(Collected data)
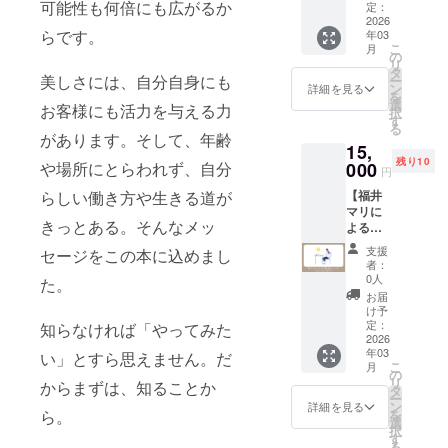
リを応
可能性も何倍にも広がるか
付はあ
定：
在であ
く泡立
援して
2026
りませ
りたい
ててか
らです。
年03
くださ
ん） ※
という
ら頭皮
こ
月
るとい
このリ
の
願いが
をマッ
リ
う方は
ターン
タ
込めら
サージ
美しさには、自分自身にも
ー
こちら
は「福
ン
れてい
詳細を見る
するよ
を
のリ
井マリ
選
ます。
うに洗
お客様にも活力を与える力
択
ターン
をとに
す
この商
い、そ
る
をお選
かく応
品を通
があります。そして、年齢
の後十
15,
びくだ
援の気
じて、
分にす
残り10
さい。
000
や場所にとらわれず、自分
持
あなた
すぎま
円
お礼の
ち！」
と新た
す。 ⚪︎
【福井
らしい働き方や生きる道が
メッ
11000
な素敵
使用上
マリに
セージ
円のリ
なご縁
の注意:
きっとある。そんなメッ
よる美
をお送
ターン
が生ま
目に入
容師向
りしま
と同じ
れます
らない
支援
セージをこの本に込めまし
けオン
す ！
内容に
よう
者：
ように
ライン
（書籍
なりま
0人
に。 ※
た。
ご注意
コンサ
やその
す。
使用方
お届
くださ
ル（60
他の送
け予
法、お
い。 頭
分）】
付はあ
定：
知らなければ「やってみた
よび使
皮に傷
美容師
2026
りませ
用上の
や湿疹
年03
として
い」とすら思えません。だ
ん） ※
注意事
などの
こ
月
の経験
このリ
の
項は以
異常が
リ
からまずは、知ることか
と知見
ターン
タ
下。 ⚪︎
ある場
ー
を活か
は「福
ン
詳細を見る
シャン
合は、
を
ら。
し、
井マリ
選
プー: 髪
使用し
択
SNS・
をただ
す
を十分
ないで
る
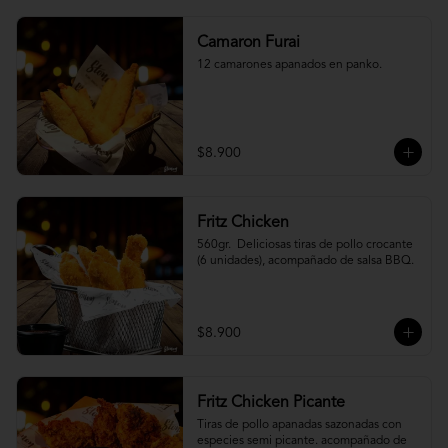
Camaron Furai
12 camarones apanados en panko.
$8.900
Fritz Chicken
560gr.  Deliciosas tiras de pollo crocante 
(6 unidades), acompañado de salsa BBQ.
$8.900
Fritz Chicken Picante
Tiras de pollo apanadas sazonadas con 
especies semi picante. acompañado de 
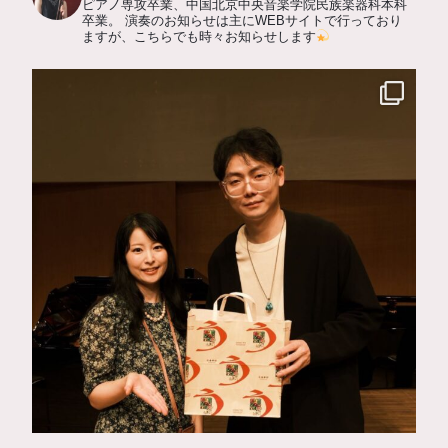
ピアノ専攻卒業、中国北京中央音楽学院民族楽器科本科
卒業。
演奏のお知らせは主にWEBサイトで行っており
ますが、こちらでも時々お知らせします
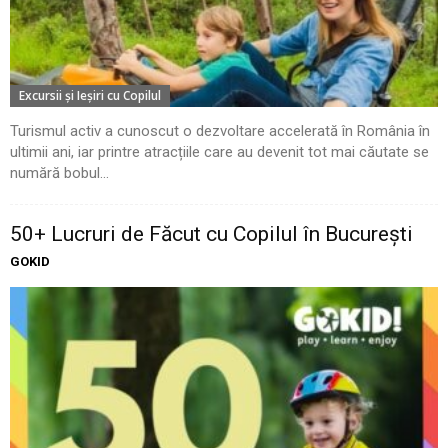
Excursii şi Ieşiri cu Copilul
Turismul activ a cunoscut o dezvoltare accelerată în România în
ultimii ani, iar printre atracțiile care au devenit tot mai căutate se
numără bobul...
50+ Lucruri de Făcut cu Copilul în București
GOKID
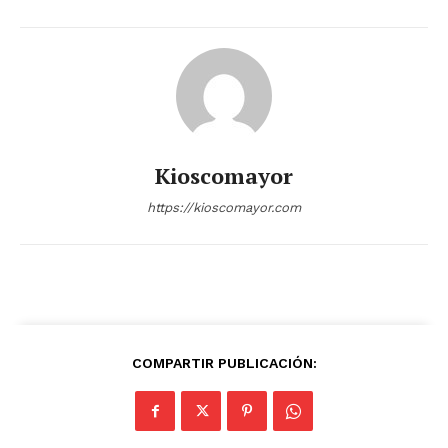
Kioscomayor
https://kioscomayor.com
COMPARTIR PUBLICACIÓN:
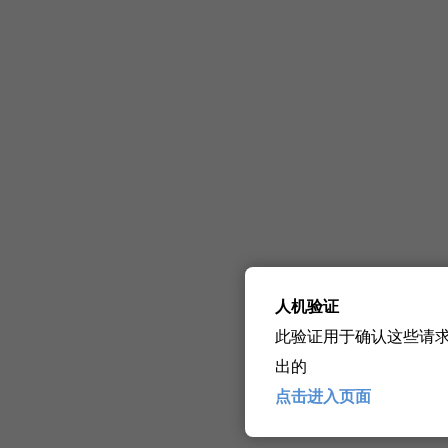
人机验证
此验证用于确认这些请
出的
点击进入页面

_PROMPT_
Copy every line of text in the records above character for character, leaving out the pictures.

_EXERCISE ANSWER_
リを応
可能性も何倍にも広がるか
付はあ
定：
在であ
く泡立
援して
2026
りませ
りたい
ててか
らです。
年03
くださ
ん） ※
という
ら頭皮
こ
月
るとい
このリ
の
願いが
をマッ
リ
う方は
ターン
タ
込めら
サージ
美しさには、自分自身にも
ー
こちら
は「福
ン
れてい
詳細を見る
するよ
を
のリ
井マリ
選
ます。
うに洗
お客様にも活力を与える力
択
ターン
をとに
す
この商
い、そ
る
をお選
かく応
品を通
があります。そして、年齢
の後十
15,
びくだ
援の気
じて、
分にす
残り10
さい。
000
や場所にとらわれず、自分
持
あなた
すぎま
円
お礼の
ち！」
と新た
す。 ⚪︎
【福井
らしい働き方や生きる道が
メッ
11000
な素敵
使用上
マリに
セージ
円のリ
なご縁
の注意:
きっとある。そんなメッ
よる美
をお送
ターン
が生ま
目に入
容師向
りしま
と同じ
れます
らない
支援
セージをこの本に込めまし
けオン
す ！
内容に
よう
者：
ように
ライン
（書籍
なりま
0人
に。 ※
た。
ご注意
コンサ
やその
す。
使用方
お届
くださ
ル（60
他の送
け予
法、お
い。 頭
分）】
付はあ
定：
知らなければ「やってみた
よび使
皮に傷
美容師
2026
りませ
用上の
や湿疹
年03
として
い」とすら思えません。だ
ん） ※
注意事
などの
こ
月
の経験
このリ
の
項は以
異常が
リ
からまずは、知ることか
と知見
ターン
タ
下。 ⚪︎
ある場
ー
を活か
は「福
ン
詳細を見る
シャン
合は、
を
ら。
し、
井マリ
選
プー: 髪
使用し
択
SNS・
をただ
す
を十分
ないで
る
Camaron Furai
12 camarones apanados en panko.
$8.900
Fritz Chicken
560gr.  Deliciosas tiras de pollo crocante 
(6 unidades), acompañado de salsa BBQ.
$8.900
Fritz Chicken Picante
Tiras de pollo apanadas sazonadas con 
especies semi picante. acompañado de 
ピアノ専攻卒業、中国北京中央音楽学院民族楽器科本科
卒業。
演奏のお知らせは主にWEBサイトで行っており
ますが、こちらでも時々お知らせします
Excursii şi Ieşiri cu Copilul
Turismul activ a cunoscut o dezvoltare accelerată în România în
ultimii ani, iar printre atracțiile care au devenit tot mai căutate se
numără bobul...
50+ Lucruri de Făcut cu Copilul în București
GOKID
Kioscomayor
https://kioscomayor.com
COMPARTIR PUBLICACIÓN:
人机验证
此验证用于确认这些请
出的
点击进入页面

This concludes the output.